10:09 PM PDT on Monday, November 1, 2010

By IMRAN GHORI
The Press-Enteprise

Two prosecution witnesses secretly recorded conversations with former San Bernardino County Assessor Bill Postmus, a district attorney’s investigator testified Monday.

Matt Brown, former chief of staff to Supervisor Paul Biane, recorded two conversations with Postmus, once in November 2009 and then again in January 2010, said Hollis “Bud” Randles, a senior district attorney investigator.

Randles completed his fourth day of testimony in a preliminary hearing to determine whether Postmus, 39, and Greg Eyler, 34, a former taxpayer advocate in the assessor’s office, should face trial on corruption charges. Postmus is accused of using his office for personal and political gain.

On Friday, Randles revealed that Adam Aleman, a former assistant assessor, also secretly recorded conversations with Postmus.

Aleman recorded Postmus seven times between October 2008 and May 2009, Randles said. On two occasions Aleman met with Postmus in a restaurant and taped their meeting with a hidden digital recorder while the other conversations were on the telephone, Randles said.

The investigator did not testify about what was discussed or who asked the men to record their conversations with Postmus.

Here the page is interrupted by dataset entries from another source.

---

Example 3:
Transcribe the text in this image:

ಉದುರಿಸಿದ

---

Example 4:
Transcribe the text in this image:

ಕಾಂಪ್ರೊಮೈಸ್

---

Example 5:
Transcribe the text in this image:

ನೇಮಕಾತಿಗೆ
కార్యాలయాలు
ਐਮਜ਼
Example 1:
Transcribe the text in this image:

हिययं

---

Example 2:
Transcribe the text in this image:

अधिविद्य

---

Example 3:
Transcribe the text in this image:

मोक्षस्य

Defense attorneys for Postmus and Eyler accused prosecutors of misconduct in not revealing the recordings prior to the hearing.

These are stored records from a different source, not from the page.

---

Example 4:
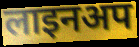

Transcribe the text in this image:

लाइनअप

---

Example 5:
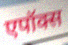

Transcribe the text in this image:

एपॉक्स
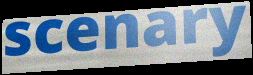
scenary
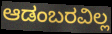
ಆಡಂಬರವಿಲ್ಲ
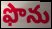
ఫొను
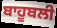
ਬਾਹੂਬਲੀ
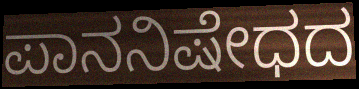
ಪಾನನಿಷೇಧದ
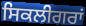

“From the get-go, it should have been disclosed,” said Stephen Levine, Postmus’ attorney.

Stanley Hodge, Eyler’s attorney, asked Judge Michael A. Smith to consider a motion to recuse the district attorney’s office from the case. He said he believes the office cannot prosecute the case fairly.

Smith told Hodge to file a written motion to allow the district attorney and attorney general offices an opportunity to respond.

Prosecutors have promised to turn over the recordings to the defense.

The question of whether the district attorney’s office has turned over all required evidence to the defense has been an ongoing source of tension during the four-day hearing, which is expected to continue today and through Wednesday.

“We’ve provided a lot of discovery (evidence) that counsel claims they did not get,” Deputy District Attorney Lewis Cope responded at one point.

Postmus is charged with four counts of misappropriation of public funds, one count of perjury, two counts of grand theft, two counts of possession of a controlled substance and one misdemeanor count of possessing drug paraphernalia for unlawful use.